Litania per la sopravvivenza

Per quelle di noi che vivono sul margine
ritte sull’orlo costante della decisione
cruciali e sole
per quelle di noi che non possono lasciarsi andare
ai sogni passeggeri della scelta
che amano sulle soglie mentre vanno e vengono
nelle ore fra un’alba e l’altra
guardando dentro e fuori
e prima e poi allo stesso tempo
cercando un adesso che dia vita
a futuri
come pane nelle bocche dei nostri figli
perché i loro sogni non riflettano
la fine dei nostri;

Per quelle di noi
che sono state marchiate dalla paura
come una ruga leggera al centro delle nostre fronti
imparando ad aver paura con il latte di nostra madre
perché con questa arma
questa illusione di poter essere al sicuro
quelli dai piedi pesanti speravano di zittirci
Per tutte noi
questo istante e questo trionfo
Non era previsto che noi sopravvivessimo.

E quando il sole sorge abbiamo paura
che forse non resterà
quando il sole tramonta abbiamo paura
che forse non sorgerà domattina
quando abbiamo la pancia vuota abbiamo paura
di non poter più mangiare
quando siamo amate abbiamo paura
che l’amore svanirà
quando siamo sole abbiamo paura
che l’amore non tornerà
e quando parliamo abbiamo paura
che le nostre parole non verranno udite
o ben accolte
ma quando stiamo zitte
anche allora abbiamo paura

Perciò è meglio parlare
ricordando
non era previsto che sopravvivessimo.

*Non era previsto che sopravvivessimo.
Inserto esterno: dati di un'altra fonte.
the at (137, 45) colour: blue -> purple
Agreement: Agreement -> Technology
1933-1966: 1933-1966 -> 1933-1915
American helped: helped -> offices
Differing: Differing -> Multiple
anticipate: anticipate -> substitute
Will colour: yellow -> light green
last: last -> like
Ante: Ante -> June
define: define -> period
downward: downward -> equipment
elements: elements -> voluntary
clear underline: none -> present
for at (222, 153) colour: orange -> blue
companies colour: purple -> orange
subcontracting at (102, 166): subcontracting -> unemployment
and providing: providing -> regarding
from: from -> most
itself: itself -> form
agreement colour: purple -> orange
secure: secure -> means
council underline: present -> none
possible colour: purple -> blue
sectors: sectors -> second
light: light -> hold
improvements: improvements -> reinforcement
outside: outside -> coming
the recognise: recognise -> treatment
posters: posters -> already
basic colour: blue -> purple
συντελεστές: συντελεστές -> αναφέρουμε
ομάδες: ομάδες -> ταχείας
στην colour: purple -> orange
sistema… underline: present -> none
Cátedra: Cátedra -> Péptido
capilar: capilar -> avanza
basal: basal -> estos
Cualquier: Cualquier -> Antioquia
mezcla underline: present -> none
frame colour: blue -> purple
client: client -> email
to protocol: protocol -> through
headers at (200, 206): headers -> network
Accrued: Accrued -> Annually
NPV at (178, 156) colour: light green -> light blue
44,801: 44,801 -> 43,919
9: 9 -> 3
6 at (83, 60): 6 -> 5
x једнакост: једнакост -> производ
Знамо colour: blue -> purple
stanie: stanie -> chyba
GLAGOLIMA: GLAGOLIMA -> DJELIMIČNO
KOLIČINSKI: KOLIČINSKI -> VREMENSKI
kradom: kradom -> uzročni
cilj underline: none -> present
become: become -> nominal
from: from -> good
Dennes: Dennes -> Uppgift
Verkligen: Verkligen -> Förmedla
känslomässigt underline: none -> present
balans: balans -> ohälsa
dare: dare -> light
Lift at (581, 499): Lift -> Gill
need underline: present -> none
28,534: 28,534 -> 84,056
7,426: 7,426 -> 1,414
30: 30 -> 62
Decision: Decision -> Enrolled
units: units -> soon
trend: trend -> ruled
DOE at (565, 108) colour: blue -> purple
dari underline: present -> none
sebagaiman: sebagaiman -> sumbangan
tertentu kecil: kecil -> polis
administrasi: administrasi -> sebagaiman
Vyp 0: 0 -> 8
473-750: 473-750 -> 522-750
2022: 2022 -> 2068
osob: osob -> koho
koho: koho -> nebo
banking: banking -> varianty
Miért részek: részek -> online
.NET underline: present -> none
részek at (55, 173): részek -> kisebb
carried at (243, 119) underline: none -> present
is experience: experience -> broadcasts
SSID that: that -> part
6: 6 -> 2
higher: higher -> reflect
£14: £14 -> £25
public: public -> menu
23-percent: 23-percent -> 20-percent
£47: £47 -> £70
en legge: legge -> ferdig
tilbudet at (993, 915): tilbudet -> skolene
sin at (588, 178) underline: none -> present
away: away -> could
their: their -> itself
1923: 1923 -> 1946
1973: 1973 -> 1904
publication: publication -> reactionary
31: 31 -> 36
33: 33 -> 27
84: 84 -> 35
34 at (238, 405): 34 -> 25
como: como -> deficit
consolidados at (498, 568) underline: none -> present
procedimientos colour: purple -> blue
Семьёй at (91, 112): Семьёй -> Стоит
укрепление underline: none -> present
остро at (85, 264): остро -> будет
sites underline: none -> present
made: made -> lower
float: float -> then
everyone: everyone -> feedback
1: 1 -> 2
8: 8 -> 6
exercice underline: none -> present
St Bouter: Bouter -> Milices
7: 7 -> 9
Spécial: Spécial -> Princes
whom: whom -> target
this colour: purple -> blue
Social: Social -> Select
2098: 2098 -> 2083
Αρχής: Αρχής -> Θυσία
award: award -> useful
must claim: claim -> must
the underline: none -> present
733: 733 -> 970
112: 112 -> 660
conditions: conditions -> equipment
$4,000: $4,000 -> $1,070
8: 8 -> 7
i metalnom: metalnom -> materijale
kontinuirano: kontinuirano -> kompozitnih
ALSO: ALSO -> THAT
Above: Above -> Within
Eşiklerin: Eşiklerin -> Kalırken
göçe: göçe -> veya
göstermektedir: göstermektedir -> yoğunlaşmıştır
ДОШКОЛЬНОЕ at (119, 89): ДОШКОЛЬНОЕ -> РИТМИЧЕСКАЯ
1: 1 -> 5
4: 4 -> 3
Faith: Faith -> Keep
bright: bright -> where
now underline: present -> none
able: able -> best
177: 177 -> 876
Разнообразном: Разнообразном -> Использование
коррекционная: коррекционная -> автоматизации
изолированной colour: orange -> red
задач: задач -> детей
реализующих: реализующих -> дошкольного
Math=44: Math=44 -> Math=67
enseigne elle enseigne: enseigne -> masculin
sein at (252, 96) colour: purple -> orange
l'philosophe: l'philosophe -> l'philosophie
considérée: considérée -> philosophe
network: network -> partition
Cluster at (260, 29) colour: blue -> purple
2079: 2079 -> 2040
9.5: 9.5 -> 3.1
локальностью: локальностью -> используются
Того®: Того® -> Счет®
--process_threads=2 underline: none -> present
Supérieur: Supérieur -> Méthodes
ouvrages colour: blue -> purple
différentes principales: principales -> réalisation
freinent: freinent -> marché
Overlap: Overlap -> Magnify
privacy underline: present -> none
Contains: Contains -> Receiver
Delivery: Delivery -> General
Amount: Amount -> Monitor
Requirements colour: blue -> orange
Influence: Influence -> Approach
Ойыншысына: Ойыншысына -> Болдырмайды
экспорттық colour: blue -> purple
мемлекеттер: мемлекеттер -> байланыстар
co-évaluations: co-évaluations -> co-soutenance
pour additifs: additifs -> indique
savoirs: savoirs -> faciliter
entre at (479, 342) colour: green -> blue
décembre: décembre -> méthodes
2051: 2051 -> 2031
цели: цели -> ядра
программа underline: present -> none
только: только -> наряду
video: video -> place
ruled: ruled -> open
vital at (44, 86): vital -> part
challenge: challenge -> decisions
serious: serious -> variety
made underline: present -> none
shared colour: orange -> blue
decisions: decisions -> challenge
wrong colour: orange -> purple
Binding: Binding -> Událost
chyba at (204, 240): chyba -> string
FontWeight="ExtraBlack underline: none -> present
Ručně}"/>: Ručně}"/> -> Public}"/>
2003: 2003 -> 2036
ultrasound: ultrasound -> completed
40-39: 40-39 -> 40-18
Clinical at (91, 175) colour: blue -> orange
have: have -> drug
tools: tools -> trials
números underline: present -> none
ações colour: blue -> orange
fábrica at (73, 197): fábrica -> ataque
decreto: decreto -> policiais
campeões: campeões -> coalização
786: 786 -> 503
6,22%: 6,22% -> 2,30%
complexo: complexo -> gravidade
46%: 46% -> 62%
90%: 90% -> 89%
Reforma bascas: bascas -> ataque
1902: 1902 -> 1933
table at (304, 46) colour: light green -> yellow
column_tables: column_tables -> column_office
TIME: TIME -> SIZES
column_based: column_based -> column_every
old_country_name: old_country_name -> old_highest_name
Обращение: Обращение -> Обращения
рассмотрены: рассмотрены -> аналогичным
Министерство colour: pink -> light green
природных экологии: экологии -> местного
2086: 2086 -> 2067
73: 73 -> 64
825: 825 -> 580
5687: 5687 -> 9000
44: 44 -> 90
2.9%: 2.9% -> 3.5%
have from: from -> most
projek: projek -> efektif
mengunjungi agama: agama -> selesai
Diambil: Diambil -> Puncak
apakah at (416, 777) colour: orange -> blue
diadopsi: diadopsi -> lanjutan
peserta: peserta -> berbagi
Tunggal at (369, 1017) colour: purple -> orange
Anafora forte che si ripete appunto come una litania. Versi incisivi come la personalità di questa grande poetessa. Che meravigliosa categoria le poetesse nella storia che hanno fatto valere la loro voce forse più dei colleghi maschi perché più motivate e agguerrite. Donne che hanno gridato forte per quelle ai margini, sole, impaurite, sempre in bilico. Quelle che devono lottare per tutto senza sicurezze senza sapere se avranno un domani.